The remaining task for Britain's forces is to pack and return home.

This most controversial of conflicts ended in a corner of the Basra airbase surrounded by concrete blast-proof walls.

"There are still people out there who would like to kill us," Col Richard Stanford had reminded us.

As the temperature soared into the upper 40s, a British flag party marched forward and lowered and folded the flag. Command passed to the Americans.

Their commander praised the British and said: 'We are brothers in arms."

Then Brig Tom Beckett shook hands with Col Henry Kievenaar and, with that handshake, the British mission was over.

Names of dead

There was a brief round of applause - a curious ending to one of the most challenging operations since World War II.

The public at home had grown cool on the conflict. International opinion had been largely hostile.

The enormity of this mission was not to be glimpsed in this transfer of authority, but rather in a moment earlier in the day when hundreds of British forces had filed in front of what had been the brigade's headquarters.

Memorial wall in Basra

The chaplain read from the book of Wisdom. "Length of days is not what makes age honourable," he read, "nor numbers of years the true measure of life."

Then, unit by unit, the names of all 179 servicemen and women who died in Iraq were read out. It took 25 minutes.

In the faces of the troops you could glimpse some of the cost of this mission in Iraq; not just the numbers who died but the nearly 1,000 injured.

Some of those present wondered if the prime minister would fly in to mark the end of a six-year mission.

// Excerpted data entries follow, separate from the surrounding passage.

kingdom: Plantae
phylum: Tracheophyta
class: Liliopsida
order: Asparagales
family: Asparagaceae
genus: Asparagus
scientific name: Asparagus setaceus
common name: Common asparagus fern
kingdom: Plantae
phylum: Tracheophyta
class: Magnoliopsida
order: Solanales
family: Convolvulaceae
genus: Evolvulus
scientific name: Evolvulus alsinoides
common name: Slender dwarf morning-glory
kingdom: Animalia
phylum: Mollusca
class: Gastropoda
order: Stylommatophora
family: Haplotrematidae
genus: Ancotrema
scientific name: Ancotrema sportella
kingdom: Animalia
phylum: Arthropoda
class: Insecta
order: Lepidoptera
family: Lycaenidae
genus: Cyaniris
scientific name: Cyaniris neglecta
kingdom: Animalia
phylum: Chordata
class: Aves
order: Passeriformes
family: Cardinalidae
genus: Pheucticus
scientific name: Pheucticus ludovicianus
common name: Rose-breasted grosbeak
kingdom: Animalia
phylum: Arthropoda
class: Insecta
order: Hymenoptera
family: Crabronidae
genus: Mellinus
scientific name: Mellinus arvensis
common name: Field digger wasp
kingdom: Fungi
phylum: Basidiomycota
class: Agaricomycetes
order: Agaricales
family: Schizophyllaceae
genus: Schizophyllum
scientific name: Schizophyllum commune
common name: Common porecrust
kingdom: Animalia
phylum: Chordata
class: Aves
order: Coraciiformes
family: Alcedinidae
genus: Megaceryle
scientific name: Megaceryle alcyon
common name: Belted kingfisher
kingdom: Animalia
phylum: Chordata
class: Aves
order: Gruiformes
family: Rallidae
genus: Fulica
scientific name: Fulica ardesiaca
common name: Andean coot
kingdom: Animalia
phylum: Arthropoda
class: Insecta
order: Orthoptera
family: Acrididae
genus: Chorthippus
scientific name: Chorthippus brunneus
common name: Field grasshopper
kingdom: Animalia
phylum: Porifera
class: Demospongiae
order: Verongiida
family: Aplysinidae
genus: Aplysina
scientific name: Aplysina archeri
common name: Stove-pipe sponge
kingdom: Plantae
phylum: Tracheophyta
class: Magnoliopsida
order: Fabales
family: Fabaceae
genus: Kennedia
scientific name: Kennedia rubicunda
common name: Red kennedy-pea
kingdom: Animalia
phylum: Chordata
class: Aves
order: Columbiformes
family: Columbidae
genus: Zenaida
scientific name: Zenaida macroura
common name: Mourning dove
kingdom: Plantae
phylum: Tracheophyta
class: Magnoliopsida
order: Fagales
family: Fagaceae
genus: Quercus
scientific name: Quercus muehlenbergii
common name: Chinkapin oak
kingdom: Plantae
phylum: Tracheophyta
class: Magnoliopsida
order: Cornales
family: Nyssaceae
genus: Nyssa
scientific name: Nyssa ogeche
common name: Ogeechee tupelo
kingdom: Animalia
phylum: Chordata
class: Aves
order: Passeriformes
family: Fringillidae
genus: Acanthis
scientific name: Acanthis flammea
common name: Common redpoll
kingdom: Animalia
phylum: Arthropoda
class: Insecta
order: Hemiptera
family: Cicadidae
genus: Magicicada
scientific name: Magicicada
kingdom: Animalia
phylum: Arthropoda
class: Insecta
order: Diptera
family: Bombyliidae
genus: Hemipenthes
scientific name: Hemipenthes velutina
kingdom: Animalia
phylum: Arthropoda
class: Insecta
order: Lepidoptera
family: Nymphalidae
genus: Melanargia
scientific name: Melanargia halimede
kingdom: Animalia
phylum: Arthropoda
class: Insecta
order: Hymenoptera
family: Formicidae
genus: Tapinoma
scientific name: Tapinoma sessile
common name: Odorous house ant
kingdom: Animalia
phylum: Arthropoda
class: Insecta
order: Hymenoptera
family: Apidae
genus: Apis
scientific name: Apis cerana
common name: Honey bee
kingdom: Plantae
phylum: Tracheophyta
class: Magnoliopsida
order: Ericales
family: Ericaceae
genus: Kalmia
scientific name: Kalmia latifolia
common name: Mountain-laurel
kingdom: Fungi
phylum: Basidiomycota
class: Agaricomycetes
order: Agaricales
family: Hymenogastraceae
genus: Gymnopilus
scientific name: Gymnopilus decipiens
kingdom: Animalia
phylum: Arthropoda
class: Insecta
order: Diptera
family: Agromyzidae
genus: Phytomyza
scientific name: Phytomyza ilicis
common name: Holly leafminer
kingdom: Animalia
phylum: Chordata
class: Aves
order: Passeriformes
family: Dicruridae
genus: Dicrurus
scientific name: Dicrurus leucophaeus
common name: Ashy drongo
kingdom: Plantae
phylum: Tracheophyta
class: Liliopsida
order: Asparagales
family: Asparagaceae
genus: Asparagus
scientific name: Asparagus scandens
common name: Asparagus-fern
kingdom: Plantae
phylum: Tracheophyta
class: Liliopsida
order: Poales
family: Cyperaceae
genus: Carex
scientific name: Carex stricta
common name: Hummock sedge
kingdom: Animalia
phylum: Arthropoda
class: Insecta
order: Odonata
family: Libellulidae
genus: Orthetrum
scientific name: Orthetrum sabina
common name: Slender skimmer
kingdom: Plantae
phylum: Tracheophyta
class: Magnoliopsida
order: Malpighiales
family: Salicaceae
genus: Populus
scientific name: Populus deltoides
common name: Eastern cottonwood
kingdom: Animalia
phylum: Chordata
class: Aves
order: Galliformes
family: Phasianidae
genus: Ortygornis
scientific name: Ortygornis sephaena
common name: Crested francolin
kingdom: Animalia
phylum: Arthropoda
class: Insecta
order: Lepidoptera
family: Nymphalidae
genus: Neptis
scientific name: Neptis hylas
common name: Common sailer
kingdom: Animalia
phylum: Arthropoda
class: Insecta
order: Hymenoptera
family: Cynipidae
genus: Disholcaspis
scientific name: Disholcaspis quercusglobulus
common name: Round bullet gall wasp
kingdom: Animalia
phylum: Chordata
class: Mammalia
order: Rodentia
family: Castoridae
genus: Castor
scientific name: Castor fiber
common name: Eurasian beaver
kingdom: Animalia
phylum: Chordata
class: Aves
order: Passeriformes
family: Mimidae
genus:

He did not come but John Hutton, the defence secretary, did. He spoke to some troops and climbed inside a Challenger tank.

'Job done'

Afterwards he said: "Yes we paid a very high price. The casualties have been very, very high, but we are coming out of Iraq having done an amazingly good job."

It is the assessment of a politician but it is also the mood of the soldiers.

None sidled up to me and said the conflict had been a waste of lives or an ill-judged adventure.

The view of a tank commander was typical: "It's been very exciting to be part of it and it's nice leaving with that feeling of a job done."

British soldiers at memorial service in Basra

Most soldiers believe they have made a difference, and that is enough to return home with heads held high.

There will be an inquiry into the war in Iraq.

Awkward, searching questions will be asked about why Britain went to war, the quality of intelligence used, how the case for war was sold, and the planning for rebuilding the country after invasion.

And then there are the Iraqi lives lost.

The ordinary soldier sidesteps these questions. They are for the politicians, not for them.

And so in the workshops, where they are preparing the tanks for shipping home, the banter is light. For them the heavy hand of Iraq has been lifted.